┌─ Provided text

The Psychology of Artificial Intelligence

Why are we so fascinated by (and worried about) AI?

Key points

  • Artificial intelligence (AI) has deep roots in the history of the future.
  • Both utopian and dystopian scenarios have been a staple in scenarios related to AI.
  • People's feelings about emerging technologies have always been intense and ambivalent.

While it’s making headlines today, and deservedly so, artificial intelligence—the theory and development of computer systems able to perform tasks that normally require human intelligence—has deep roots in the history of the future. In fact, the ability of machines to mimic and possibly surpass human capabilities has long served as a major trope within futurism. And just like today’s predictions about where AI may take us, both utopian and dystopian scenarios have been a staple in those scenarios.

What are the psychological underpinnings of thinking in general about the future, i.e., that which is yet to be? For David Remnick, as he explained in 1997, the future consists of “stories we tell to amaze ourselves, to give hope to the desperate, to jolt the complacent,” implying that thinking about tomorrow really serves the needs of today. The future is indeed “always about the present,” Remnick continued, a catharsis for “what confuses us, what we desire, what we fear.” Likewise, “prophecies and predictions tell us little or nothing about what will happen,” David A. Wilson argued in his 2000 History of the Future, but rather “tell us a great deal about the fears, hopes, desires, and circumstances of the people who peer into their own future and imagine what it will be like.”

└─
┌─ Raw data

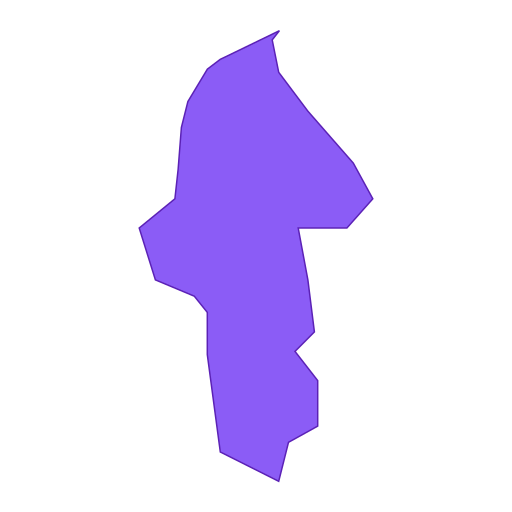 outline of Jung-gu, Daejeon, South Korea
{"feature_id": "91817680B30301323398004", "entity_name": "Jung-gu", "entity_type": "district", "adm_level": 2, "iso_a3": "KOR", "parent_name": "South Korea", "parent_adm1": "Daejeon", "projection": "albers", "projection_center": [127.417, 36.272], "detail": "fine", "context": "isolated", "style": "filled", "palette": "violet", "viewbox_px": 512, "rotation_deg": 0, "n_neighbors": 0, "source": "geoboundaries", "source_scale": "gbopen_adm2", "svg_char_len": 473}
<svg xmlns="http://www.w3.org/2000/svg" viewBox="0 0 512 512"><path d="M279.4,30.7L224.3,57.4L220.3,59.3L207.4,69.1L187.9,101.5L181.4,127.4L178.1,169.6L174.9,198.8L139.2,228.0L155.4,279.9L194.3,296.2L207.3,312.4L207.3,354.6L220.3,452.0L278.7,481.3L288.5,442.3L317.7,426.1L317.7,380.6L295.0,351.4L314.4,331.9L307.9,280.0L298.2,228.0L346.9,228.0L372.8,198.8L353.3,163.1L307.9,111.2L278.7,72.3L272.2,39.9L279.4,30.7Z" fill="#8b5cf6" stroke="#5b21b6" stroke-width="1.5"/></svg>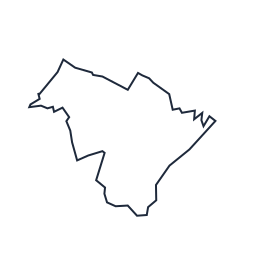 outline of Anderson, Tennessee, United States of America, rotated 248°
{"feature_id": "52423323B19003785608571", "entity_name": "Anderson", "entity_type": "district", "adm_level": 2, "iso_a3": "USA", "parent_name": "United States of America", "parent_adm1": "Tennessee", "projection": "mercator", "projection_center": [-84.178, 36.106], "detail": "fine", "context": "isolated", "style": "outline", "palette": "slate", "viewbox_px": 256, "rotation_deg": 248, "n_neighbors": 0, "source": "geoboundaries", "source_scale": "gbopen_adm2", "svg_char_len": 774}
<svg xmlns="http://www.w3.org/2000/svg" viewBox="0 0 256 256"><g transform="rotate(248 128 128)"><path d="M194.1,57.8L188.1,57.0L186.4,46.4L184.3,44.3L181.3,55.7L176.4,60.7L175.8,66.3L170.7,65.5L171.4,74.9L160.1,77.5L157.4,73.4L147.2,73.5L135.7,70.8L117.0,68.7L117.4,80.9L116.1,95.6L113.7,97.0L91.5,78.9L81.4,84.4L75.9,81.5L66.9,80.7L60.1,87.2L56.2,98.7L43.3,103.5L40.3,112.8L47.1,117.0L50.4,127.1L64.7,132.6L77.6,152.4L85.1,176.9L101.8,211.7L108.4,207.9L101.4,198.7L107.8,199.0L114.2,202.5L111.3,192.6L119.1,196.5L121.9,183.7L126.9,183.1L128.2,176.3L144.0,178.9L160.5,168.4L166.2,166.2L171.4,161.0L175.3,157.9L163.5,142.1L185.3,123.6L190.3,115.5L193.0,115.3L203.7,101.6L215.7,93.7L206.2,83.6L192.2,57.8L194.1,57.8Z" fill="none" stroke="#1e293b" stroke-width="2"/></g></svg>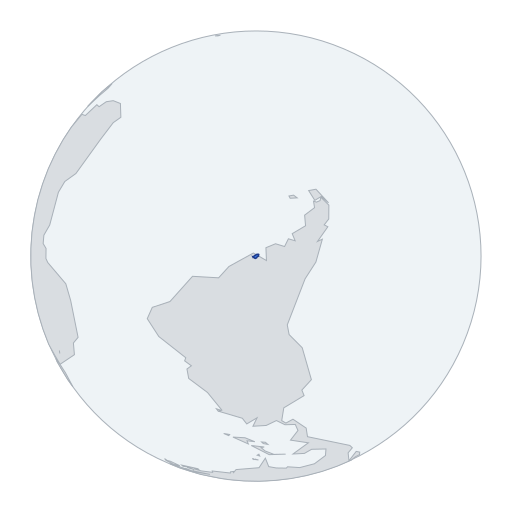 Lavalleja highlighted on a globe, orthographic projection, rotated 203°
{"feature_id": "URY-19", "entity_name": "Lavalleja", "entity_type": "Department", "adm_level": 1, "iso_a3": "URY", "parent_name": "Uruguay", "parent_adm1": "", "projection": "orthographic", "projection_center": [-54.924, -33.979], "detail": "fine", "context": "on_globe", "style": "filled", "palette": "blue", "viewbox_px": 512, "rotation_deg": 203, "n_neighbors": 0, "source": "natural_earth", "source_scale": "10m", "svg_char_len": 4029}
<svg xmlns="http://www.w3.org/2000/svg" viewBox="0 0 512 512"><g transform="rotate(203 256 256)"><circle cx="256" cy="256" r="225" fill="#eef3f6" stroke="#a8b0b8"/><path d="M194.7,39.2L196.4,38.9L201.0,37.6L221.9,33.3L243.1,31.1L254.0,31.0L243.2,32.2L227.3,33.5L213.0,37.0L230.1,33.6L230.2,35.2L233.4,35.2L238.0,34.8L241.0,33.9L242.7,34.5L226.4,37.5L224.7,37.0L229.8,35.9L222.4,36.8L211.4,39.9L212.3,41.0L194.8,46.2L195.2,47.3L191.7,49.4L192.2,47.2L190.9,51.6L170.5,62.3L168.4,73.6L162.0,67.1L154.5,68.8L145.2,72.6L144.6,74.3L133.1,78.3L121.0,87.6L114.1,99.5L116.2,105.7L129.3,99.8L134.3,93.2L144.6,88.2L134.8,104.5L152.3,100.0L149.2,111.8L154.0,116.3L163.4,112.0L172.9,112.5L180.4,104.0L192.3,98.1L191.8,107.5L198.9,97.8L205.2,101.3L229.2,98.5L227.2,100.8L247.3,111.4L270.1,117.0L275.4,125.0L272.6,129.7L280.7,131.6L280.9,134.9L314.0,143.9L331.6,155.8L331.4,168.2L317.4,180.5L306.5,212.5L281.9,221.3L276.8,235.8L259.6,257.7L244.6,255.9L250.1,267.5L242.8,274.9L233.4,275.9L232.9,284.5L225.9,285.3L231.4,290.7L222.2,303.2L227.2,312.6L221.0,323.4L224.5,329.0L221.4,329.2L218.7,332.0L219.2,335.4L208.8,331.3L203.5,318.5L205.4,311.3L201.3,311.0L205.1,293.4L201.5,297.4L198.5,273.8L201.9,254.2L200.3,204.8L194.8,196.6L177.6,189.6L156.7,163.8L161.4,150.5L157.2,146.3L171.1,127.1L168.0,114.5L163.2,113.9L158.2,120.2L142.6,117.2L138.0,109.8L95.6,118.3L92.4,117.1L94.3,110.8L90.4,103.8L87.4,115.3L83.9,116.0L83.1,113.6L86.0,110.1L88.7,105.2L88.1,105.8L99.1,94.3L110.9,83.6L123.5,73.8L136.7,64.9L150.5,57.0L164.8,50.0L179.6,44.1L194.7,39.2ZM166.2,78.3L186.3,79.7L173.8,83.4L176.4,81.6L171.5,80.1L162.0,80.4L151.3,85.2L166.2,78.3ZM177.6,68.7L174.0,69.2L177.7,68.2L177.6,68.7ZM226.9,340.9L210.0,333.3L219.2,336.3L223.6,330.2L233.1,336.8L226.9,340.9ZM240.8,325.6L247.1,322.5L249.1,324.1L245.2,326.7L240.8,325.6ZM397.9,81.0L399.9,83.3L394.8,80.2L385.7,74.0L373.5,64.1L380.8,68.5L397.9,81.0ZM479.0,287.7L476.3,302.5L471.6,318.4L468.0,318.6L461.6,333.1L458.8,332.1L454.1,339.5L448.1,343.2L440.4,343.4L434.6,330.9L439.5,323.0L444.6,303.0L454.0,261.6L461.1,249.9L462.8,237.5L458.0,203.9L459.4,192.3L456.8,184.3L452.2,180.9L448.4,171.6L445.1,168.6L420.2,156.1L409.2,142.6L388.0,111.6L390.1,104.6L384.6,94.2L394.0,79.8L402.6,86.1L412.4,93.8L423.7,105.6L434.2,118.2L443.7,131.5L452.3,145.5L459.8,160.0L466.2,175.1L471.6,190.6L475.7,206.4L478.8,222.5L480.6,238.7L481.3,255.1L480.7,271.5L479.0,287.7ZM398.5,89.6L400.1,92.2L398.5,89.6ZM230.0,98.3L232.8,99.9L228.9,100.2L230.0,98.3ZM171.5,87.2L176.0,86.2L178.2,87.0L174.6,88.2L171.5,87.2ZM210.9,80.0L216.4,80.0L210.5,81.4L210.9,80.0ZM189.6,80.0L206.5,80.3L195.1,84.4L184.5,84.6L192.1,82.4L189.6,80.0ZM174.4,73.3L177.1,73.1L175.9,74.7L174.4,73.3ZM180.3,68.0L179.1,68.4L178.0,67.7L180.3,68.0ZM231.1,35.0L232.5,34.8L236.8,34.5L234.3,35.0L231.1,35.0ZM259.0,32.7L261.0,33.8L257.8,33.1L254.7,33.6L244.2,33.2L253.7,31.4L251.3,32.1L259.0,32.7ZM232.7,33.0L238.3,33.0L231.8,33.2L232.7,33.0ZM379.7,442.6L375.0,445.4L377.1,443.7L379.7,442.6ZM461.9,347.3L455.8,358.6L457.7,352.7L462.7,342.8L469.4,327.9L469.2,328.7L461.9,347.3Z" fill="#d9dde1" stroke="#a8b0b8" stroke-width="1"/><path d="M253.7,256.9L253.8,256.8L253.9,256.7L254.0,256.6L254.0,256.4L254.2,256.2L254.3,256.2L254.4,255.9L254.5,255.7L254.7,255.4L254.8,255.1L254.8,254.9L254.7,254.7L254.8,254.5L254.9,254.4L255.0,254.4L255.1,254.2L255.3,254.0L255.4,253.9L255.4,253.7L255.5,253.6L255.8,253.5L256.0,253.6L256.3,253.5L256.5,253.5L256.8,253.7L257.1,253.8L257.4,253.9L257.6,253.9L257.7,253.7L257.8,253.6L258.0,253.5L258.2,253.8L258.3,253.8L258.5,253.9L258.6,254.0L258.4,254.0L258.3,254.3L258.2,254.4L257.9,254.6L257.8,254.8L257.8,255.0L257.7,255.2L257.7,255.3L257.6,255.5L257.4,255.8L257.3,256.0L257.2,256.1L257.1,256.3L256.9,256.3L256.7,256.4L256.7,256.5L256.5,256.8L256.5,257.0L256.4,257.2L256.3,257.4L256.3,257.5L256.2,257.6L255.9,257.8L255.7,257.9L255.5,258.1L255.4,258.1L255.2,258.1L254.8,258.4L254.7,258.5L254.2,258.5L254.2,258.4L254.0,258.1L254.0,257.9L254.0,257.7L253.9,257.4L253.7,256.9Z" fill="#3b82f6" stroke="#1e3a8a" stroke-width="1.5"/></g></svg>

└─

__Written exercise 1__: According to the text on the psychology of artificial intelligence, why does Remnick's view suggest that thinking about tomorrow serves the needs of today? Answer in one to three sentences.
__Written exercise 2__: Continue the text on the psychology of artificial intelligence from its final sentence.
The material has no role in this work.

__Task response 1__: Remnick describes the future as "stories we tell to amaze ourselves, to give hope to the desperate, to jolt the complacent," so imagining it answers present needs. He adds that the future is "always about the present," a catharsis for "what confuses us, what we desire, what we fear."

__Task response 2__:
Much of this psychology is embedded in our ambivalent feelings toward what would be called artificial intelligence. The journey of AI has certainly been an interesting one, beginning in the 1920s when robots emerged as a ubiquitous symbol of the future and served as that era’s definitive expression of the cross-pollination between humans and machines. Our tense relationship with automatons could be detected even before Czech playwright Karel Copek first coined the word “robot” in 1921, however, raising the persistent question of whether these anthropomorphic machines would be our slaves or our masters.

A generation later, some of the best minds of the day were obsessed with the idea of ever-advancing automation. Marshall McLuhan, arguably the leading post-World War II authority when it came to the dynamic between humankind and machine, proposed that in an automated world, people in the future would have abundant leisure time, so much so that it would be a challenge to fill our days productively.

Meanwhile, Buckminster Fuller believed that more automation, specifically made possible by the new vending machine-sized computers being used, was nothing less than a key turning point in the history of mankind. “That the machine is to replace man as a specialist, either in craft, muscle, or brain work, is an epochal event,” he thought, something that would redirect the trajectory of our species.

The conviction that the merging of humankind and machines would lead us to an uncertain future continued to gain traction through the latter 20th century. In the 1980s, with a new century and millennium in sight, our love-hate relationship with technology became more complex as the basic concept of AI materialized.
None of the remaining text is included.